>> BEGIN MATERIAL FOR THIS TASK
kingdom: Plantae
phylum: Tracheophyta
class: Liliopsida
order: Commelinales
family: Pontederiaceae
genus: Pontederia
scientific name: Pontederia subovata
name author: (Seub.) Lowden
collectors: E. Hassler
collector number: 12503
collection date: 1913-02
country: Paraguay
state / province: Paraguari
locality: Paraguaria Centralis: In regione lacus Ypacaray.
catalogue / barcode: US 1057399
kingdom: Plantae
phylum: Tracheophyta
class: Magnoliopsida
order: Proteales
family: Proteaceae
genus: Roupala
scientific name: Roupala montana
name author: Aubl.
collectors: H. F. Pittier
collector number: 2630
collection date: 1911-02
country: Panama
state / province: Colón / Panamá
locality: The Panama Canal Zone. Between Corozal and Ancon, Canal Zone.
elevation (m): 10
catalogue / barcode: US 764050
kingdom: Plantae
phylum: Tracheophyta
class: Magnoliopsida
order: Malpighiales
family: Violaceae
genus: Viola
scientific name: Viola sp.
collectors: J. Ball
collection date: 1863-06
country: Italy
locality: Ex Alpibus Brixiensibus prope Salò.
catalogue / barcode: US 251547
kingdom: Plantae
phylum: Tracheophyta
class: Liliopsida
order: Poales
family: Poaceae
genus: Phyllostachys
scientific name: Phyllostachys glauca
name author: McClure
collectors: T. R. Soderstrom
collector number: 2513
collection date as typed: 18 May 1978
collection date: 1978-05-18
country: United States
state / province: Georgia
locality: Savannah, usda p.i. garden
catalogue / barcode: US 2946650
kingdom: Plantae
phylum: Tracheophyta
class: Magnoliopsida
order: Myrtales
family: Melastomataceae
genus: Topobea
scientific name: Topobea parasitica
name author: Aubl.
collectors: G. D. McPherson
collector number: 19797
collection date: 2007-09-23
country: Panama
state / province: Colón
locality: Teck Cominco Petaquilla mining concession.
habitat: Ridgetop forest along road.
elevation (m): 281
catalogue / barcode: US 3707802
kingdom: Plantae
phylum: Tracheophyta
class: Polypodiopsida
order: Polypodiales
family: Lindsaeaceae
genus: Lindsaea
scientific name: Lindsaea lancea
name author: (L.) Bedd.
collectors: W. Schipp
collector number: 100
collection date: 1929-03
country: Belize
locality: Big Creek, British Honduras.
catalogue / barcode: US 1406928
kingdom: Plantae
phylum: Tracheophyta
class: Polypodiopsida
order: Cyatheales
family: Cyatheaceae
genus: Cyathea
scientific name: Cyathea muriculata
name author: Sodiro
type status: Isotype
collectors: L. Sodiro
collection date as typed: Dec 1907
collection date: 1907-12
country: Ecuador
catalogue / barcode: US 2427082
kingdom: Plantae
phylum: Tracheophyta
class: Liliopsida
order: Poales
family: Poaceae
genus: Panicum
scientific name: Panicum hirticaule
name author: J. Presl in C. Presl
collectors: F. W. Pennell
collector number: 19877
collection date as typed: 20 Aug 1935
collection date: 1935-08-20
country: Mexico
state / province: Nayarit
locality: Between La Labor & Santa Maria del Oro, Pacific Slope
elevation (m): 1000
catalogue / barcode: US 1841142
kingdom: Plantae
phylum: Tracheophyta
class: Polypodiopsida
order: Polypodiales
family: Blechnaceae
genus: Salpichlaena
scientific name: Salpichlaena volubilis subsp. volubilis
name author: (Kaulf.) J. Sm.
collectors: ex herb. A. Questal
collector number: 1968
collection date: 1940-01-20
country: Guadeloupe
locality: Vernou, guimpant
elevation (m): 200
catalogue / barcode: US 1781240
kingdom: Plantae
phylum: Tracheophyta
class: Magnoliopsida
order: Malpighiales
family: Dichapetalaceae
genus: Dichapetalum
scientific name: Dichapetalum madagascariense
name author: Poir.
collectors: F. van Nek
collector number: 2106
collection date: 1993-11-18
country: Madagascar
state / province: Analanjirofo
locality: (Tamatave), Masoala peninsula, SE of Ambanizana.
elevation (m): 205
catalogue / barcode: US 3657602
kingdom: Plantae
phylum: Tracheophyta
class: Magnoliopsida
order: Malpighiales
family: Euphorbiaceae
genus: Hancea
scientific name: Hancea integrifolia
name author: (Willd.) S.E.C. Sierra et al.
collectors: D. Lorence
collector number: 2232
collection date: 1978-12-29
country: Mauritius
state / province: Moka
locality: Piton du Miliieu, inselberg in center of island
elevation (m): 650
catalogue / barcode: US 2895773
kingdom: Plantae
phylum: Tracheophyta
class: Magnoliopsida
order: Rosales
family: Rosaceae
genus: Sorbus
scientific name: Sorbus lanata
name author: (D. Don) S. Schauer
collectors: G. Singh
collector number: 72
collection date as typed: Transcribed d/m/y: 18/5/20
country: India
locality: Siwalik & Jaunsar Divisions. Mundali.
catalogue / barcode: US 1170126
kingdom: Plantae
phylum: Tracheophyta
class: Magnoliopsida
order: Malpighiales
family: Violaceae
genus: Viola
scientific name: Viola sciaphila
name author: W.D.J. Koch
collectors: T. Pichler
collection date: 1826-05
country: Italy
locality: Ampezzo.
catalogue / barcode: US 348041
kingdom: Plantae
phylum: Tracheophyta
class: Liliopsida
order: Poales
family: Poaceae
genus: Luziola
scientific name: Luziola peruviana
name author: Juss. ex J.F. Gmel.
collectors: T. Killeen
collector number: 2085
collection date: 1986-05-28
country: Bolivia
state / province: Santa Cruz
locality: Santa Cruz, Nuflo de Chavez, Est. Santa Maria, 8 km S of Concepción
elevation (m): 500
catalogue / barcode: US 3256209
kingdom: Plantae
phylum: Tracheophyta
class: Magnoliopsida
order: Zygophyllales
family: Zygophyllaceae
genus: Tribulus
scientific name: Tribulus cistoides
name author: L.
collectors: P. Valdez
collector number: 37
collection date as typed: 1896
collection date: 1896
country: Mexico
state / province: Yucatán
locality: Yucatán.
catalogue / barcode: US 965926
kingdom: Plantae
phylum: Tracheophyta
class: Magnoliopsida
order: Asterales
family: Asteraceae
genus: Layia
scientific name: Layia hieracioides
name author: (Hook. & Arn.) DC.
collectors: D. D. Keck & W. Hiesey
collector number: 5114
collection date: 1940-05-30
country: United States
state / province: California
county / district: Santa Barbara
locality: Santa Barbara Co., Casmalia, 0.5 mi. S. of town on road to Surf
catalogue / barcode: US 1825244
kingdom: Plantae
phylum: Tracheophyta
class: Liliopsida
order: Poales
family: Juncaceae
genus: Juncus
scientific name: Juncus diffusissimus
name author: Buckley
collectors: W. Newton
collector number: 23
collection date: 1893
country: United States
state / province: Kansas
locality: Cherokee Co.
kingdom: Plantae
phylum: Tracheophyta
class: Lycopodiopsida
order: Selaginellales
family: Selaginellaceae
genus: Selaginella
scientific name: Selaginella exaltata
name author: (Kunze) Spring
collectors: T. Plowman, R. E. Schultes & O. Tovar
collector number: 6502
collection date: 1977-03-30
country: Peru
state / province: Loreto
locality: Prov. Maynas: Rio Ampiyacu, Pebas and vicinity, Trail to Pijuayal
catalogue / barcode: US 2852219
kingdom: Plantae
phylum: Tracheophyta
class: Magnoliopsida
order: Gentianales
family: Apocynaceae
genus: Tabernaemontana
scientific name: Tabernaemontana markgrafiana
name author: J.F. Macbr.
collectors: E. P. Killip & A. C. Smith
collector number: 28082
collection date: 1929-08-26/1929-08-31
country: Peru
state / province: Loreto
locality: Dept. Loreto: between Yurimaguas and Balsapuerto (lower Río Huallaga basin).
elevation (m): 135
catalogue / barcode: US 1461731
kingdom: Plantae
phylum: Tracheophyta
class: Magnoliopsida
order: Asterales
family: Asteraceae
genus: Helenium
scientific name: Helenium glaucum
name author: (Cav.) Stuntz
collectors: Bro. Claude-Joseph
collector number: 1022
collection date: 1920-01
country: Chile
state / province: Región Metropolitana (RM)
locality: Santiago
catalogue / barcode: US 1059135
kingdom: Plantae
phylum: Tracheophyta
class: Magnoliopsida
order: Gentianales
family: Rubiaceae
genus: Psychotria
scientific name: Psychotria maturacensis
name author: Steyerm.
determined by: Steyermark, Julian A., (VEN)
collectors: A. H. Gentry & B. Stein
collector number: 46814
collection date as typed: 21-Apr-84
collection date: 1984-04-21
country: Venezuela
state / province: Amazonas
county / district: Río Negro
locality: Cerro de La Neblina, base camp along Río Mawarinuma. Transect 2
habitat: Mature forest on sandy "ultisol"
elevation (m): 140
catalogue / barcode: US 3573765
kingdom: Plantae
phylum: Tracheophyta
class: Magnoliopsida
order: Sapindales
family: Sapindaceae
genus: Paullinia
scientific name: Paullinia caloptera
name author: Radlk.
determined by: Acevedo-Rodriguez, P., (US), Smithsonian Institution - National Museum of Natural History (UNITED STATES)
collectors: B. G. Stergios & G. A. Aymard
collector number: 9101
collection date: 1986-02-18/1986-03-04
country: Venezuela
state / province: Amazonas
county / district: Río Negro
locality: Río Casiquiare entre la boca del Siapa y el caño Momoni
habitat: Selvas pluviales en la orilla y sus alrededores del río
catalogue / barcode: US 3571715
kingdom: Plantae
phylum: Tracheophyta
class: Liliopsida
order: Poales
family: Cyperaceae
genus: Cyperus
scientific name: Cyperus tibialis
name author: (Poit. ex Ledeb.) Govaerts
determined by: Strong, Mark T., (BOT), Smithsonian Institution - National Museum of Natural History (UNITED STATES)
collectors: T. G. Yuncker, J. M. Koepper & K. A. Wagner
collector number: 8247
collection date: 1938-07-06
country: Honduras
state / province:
>> END MATERIAL FOR THIS TASK
* **TASK PROMPT**
Please arrange the entry lines between the line holding "family: Apocynaceae" and the line holding "family: Rubiaceae", inclusive, as a Markdown table, with a Row column that numbers each line and a Line column that holds it. Include only those lines, and leave out any blank ones.

* **REPLY TO THE EXERCISE**
| Row | Line |
|---|---|
| 1 | family: Apocynaceae |
| 2 | genus: Tabernaemontana |
| 3 | scientific name: Tabernaemontana markgrafiana |
| 4 | name author: J.F. Macbr. |
| 5 | collectors: E. P. Killip & A. C. Smith |
| 6 | collector number: 28082 |
| 7 | collection date: 1929-08-26/1929-08-31 |
| 8 | country: Peru |
| 9 | state / province: Loreto |
| 10 | locality: Dept. Loreto: between Yurimaguas and Balsapuerto (lower Río Huallaga basin). |
| 11 | elevation (m): 135 |
| 12 | catalogue / barcode: US 1461731 |
| 13 | kingdom: Plantae |
| 14 | phylum: Tracheophyta |
| 15 | class: Magnoliopsida |
| 16 | order: Asterales |
| 17 | family: Asteraceae |
| 18 | genus: Helenium |
| 19 | scientific name: Helenium glaucum |
| 20 | name author: (Cav.) Stuntz |
| 21 | collectors: Bro. Claude-Joseph |
| 22 | collector number: 1022 |
| 23 | collection date: 1920-01 |
| 24 | country: Chile |
| 25 | state / province: Región Metropolitana (RM) |
| 26 | locality: Santiago |
| 27 | catalogue / barcode: US 1059135 |
| 28 | kingdom: Plantae |
| 29 | phylum: Tracheophyta |
| 30 | class: Magnoliopsida |
| 31 | order: Gentianales |
| 32 | family: Rubiaceae |